Des intellectuels conservateurs et sionistes intoxiquent les opinions et enferment l’Islam dans des clichés négatifs. Ils cultivent le ton pamphlétaire, l’acharnement simplificateur et réducteur, l’amalgame contre le musulman. Alors qu’il n’y a pas d’hostilité entre les civilisations, ils cherchent à tout prix à imposer la logique du choc. Ils omettent de prendre en compte les racines communes des religions et civilisations qui existent comme des systèmes de sens aujourd’hui remis en cause.
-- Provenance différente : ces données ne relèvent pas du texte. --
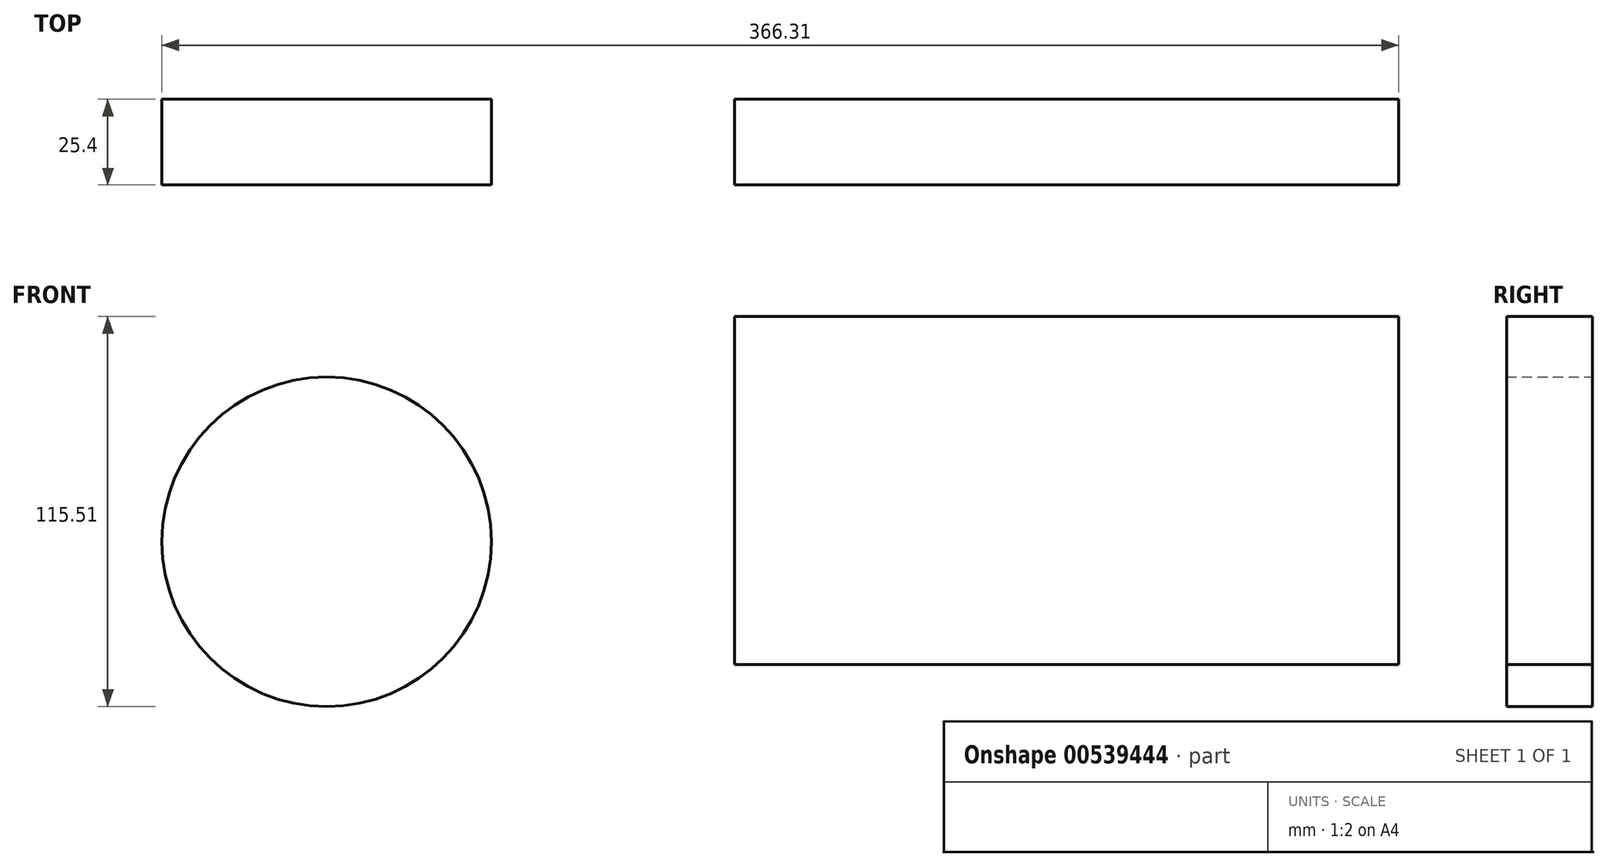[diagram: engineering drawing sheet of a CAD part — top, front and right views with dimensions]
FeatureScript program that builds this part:
annotation { "Feature Type Name" : "Feature", "Feature Type Description" : "" }
export const myFeature = defineFeature(function(context is Context, id is Id, definition is map)
    precondition{}
    {
        {
            var Q0;
            Q0=qCreatedBy(makeId("Front.planeOp"),FACE);
            var sketch = newSketch(context, id + "F0", { "sketchPlane" : qUnion([Q0])});
            skLineSegment(sketch, "E0.bottom", {"start": v(98.36, -51.54) * mm, "end": v(-98.36, -51.54) * mm});
            skLineSegment(sketch, "E0.top", {"start": v(98.36, 51.54) * mm, "end": v(-98.36, 51.54) * mm});
            skLineSegment(sketch, "E0.left", {"start": v(98.36, -51.54) * mm, "end": v(98.36, 51.54) * mm});
            skLineSegment(sketch, "E0.right", {"start": v(-98.36, -51.54) * mm, "end": v(-98.36, 51.54) * mm});
            skPoint(sketch, "E0.middle", {"position": v(0, 0) * mm});
            skLineSegment(sketch, "E1.bottom", {"start": v(-98.36, 51.54) * mm, "end": v(-70.04, 51.54) * mm});
            skLineSegment(sketch, "E1.top", {"start": v(-98.36, 24.79) * mm, "end": v(-70.04, 24.79) * mm});
            skLineSegment(sketch, "E1.left", {"start": v(-98.36, 51.54) * mm, "end": v(-98.36, 24.79) * mm});
            skLineSegment(sketch, "E1.right", {"start": v(-70.04, 51.54) * mm, "end": v(-70.04, 24.79) * mm});
            skLineSegment(sketch, "E2.bottom", {"start": v(98.36, 51.54) * mm, "end": v(66.89, 51.54) * mm});
            skLineSegment(sketch, "E2.top", {"start": v(98.36, 24.79) * mm, "end": v(66.89, 24.79) * mm});
            skLineSegment(sketch, "E2.left", {"start": v(98.36, 51.54) * mm, "end": v(98.36, 24.79) * mm});
            skLineSegment(sketch, "E2.right", {"start": v(66.89, 51.54) * mm, "end": v(66.89, 24.79) * mm});
            skLineSegment(sketch, "E3.bottom", {"start": v(-98.36, -51.54) * mm, "end": v(-70.04, -51.54) * mm});
            skLineSegment(sketch, "E3.top", {"start": v(-98.36, -25.57) * mm, "end": v(-70.04, -25.57) * mm});
            skLineSegment(sketch, "E3.left", {"start": v(-98.36, -51.54) * mm, "end": v(-98.36, -25.57) * mm});
            skLineSegment(sketch, "E3.right", {"start": v(-70.04, -51.54) * mm, "end": v(-70.04, -25.57) * mm});
            skLineSegment(sketch, "E4.bottom", {"start": v(98.36, -51.54) * mm, "end": v(66.89, -51.54) * mm});
            skLineSegment(sketch, "E4.top", {"start": v(98.36, -25.57) * mm, "end": v(66.89, -25.57) * mm});
            skLineSegment(sketch, "E4.left", {"start": v(98.36, -51.54) * mm, "end": v(98.36, -25.57) * mm});
            skLineSegment(sketch, "E4.right", {"start": v(66.89, -51.54) * mm, "end": v(66.89, -25.57) * mm});
            skLineSegment(sketch, "E5.bottom", {"start": v(66.89, 24.79) * mm, "end": v(-70.04, 24.79) * mm});
            skLineSegment(sketch, "E5.top", {"start": v(66.89, -25.57) * mm, "end": v(-70.04, -25.57) * mm});
            skLineSegment(sketch, "E5.left", {"start": v(66.89, 24.79) * mm, "end": v(66.89, -25.57) * mm});
            skLineSegment(sketch, "E5.right", {"start": v(-70.04, 24.79) * mm, "end": v(-70.04, -25.57) * mm});
            skLineSegment(sketch, "E6", {"start": v(-264.4, -33.44) * mm, "end": v(-230.57, 32.26) * mm});
            skLineSegment(sketch, "E7", {"start": v(-230.57, 32.26) * mm, "end": v(-173.9, -33.44) * mm});
            skLineSegment(sketch, "E8", {"start": v(-173.9, -33.44) * mm, "end": v(-264.4, -33.44) * mm});
            skCircle(sketch, "E9", {"center": v(-219.15, -15.18) * mm, "radius": 48.8 * mm});
            skSolve(sketch);
        }
        {
            var Q0;
            Q0=makeQuery(id+"F0.imprint","IMPRINT",FACE,{"disambiguationData":[TD([[makeQuery(id+"F0.imprint","IMPRINT",EDGE,{"derivedFrom":sQuery(id+"F0.wireOp",EDGE,"E0.top")}),1.0]])]});
            var Q1;
            Q1=makeQuery(id+"F0.imprint","IMPRINT",FACE,{"disambiguationData":[TD([[makeQuery(id+"F0.imprint","IMPRINT",EDGE,{"derivedFrom":sQuery(id+"F0.wireOp",EDGE,"E1.bottom")}),-1.0]])]});
            var Q2;
            Q2=makeQuery(id+"F0.imprint","IMPRINT",FACE,{"disambiguationData":[TD([[makeQuery(id+"F0.imprint","IMPRINT",EDGE,{"derivedFrom":sQuery(id+"F0.wireOp",EDGE,"E0.right")}),-1.0]])]});
            var Q3;
            Q3=makeQuery(id+"F0.imprint","IMPRINT",FACE,{"disambiguationData":[TD([[makeQuery(id+"F0.imprint","IMPRINT",EDGE,{"derivedFrom":sQuery(id+"F0.wireOp",EDGE,"E5.bottom")}),1.0]])]});
            var Q4;
            Q4=makeQuery(id+"F0.imprint","IMPRINT",FACE,{"disambiguationData":[TD([[makeQuery(id+"F0.imprint","IMPRINT",EDGE,{"derivedFrom":sQuery(id+"F0.wireOp",EDGE,"E2.bottom")}),1.0]])]});
            var Q5;
            Q5=makeQuery(id+"F0.imprint","IMPRINT",FACE,{"disambiguationData":[TD([[makeQuery(id+"F0.imprint","IMPRINT",EDGE,{"derivedFrom":sQuery(id+"F0.wireOp",EDGE,"E0.left")}),1.0]])]});
            var Q6;
            Q6=makeQuery(id+"F0.imprint","IMPRINT",FACE,{"disambiguationData":[TD([[makeQuery(id+"F0.imprint","IMPRINT",EDGE,{"derivedFrom":sQuery(id+"F0.wireOp",EDGE,"E4.bottom")}),-1.0]])]});
            var Q7;
            Q7=makeQuery(id+"F0.imprint","IMPRINT",FACE,{"disambiguationData":[TD([[makeQuery(id+"F0.imprint","IMPRINT",EDGE,{"derivedFrom":sQuery(id+"F0.wireOp",EDGE,"E0.bottom")}),-1.0]])]});
            var Q8;
            Q8=makeQuery(id+"F0.imprint","IMPRINT",FACE,{"disambiguationData":[TD([[makeQuery(id+"F0.imprint","IMPRINT",EDGE,{"derivedFrom":sQuery(id+"F0.wireOp",EDGE,"E3.bottom")}),1.0]])]});
            var Q9;
            {var subQ0=sQuery(id+"F0.wireOp",EDGE,"E6");Q9=makeQuery(id+"F0.imprint","IMPRINT",FACE,{"disambiguationData":[TD([[makeQuery(id+"F0.imprint","IMPRINT",EDGE,{"derivedFrom":subQ0}),1.0]])]});}
            var Q10;
            {var subQ0=sQuery(id+"F0.wireOp",EDGE,"E7");Q10=makeQuery(id+"F0.imprint","IMPRINT",FACE,{"disambiguationData":[TD([[makeQuery(id+"F0.imprint","IMPRINT",EDGE,{"derivedFrom":subQ0}),1.0]])]});}
            var Q11;
            Q11=makeQuery(id+"F0.imprint","IMPRINT",FACE,{"disambiguationData":[TD([[makeQuery(id+"F0.imprint","IMPRINT",EDGE,{"derivedFrom":sQuery(id+"F0.wireOp",EDGE,"E6")}),-1.0]])]});
            var Q12;
            {var subQ0=sQuery(id+"F0.wireOp",EDGE,"E8");Q12=makeQuery(id+"F0.imprint","IMPRINT",FACE,{"disambiguationData":[TD([[makeQuery(id+"F0.imprint","IMPRINT",EDGE,{"derivedFrom":subQ0}),1.0]])]});}
            var Q13;
            Q13 = qConstructionFilter(qBodyType(qCreatedBy(id + "F0" ,EDGE), BodyType.WIRE), ConstructionObject.NO);
            extrude(context, id + "F1", {"entities" : qUnion([Q0, Q1, Q2, Q3, Q4, Q5, Q6, Q7, Q8, Q9, Q10, Q11, Q12]), "surfaceEntities" : qUnion([Q13]), "endBound" : BoundingType.SYMMETRIC, "depth" : 25.4 * mm, "offsetDistance" : 25.4 * mm});
        }
    });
La puissance médiatique des lobbys nuisibles à l’Islam est telle qu’elle arrive à faire croire aux Américains qu’Israël est «la seule démocratie de la région», alors que c’est un système qui tue des civils, des humanitaires, pratique l’apartheid et la colonisation. Ces lobbys trompent l’opinion internationale en manipulant et en renversant les rôles. Par exemple en ne parlant que du seul prisonnier israélien à Ghaza qu’ils définissent comme «otage» aux mains du Hamas. Cela occulte les 12.000 prisonniers palestiniens détenus dans les geôles israéliennes. L’immense majorité des prisonniers sont des politiques, condamnés pour leur lutte pacifique pour l’indépendance. Israël est un régime qui emprisonne n’importe quel citoyen sans avocat, sans jugement, sans motif, sans limitation dans le temps. Cela devrait rappeler à l’opinion occidentale le comportement de l’occupant nazi.

Assumer nos responsabilités

Paradoxalement, dans ce contexte de la répression, de l’arrogance et de la désignification du monde, l’Islam qui résiste est pris comme bouc émissaire. Pourtant, la raison exige d’analyser de manière objective les causes des réactions parfois aveugles des musulmans, d’analyser le Coran et les sociétés musulmanes concrètes, avec les multiples expériences, interprétations et formes de pratiques culturelles qu’elles produisent, de tenir compte des conditions historiques et de reconnaître les capacités d’humanisation et de civilisation, d’aspirations aux changements et à la liberté, sans renier leurs valeurs, qui traversent ces sociétés.
On doit assumer nos responsabilités afin que les citoyens américains découvrent le fait que la question palestinienne est politique et que l’Islam est la religion qui vise à responsabiliser, à libérer les personnes et à socialiser les rapports humains, sur la base d’un sens précis de la vie humaine et sa destinée. C’est un Message révélé qui ne contredit en rien les valeurs de liberté, d’égalité et de pluralisme, bien au contraire.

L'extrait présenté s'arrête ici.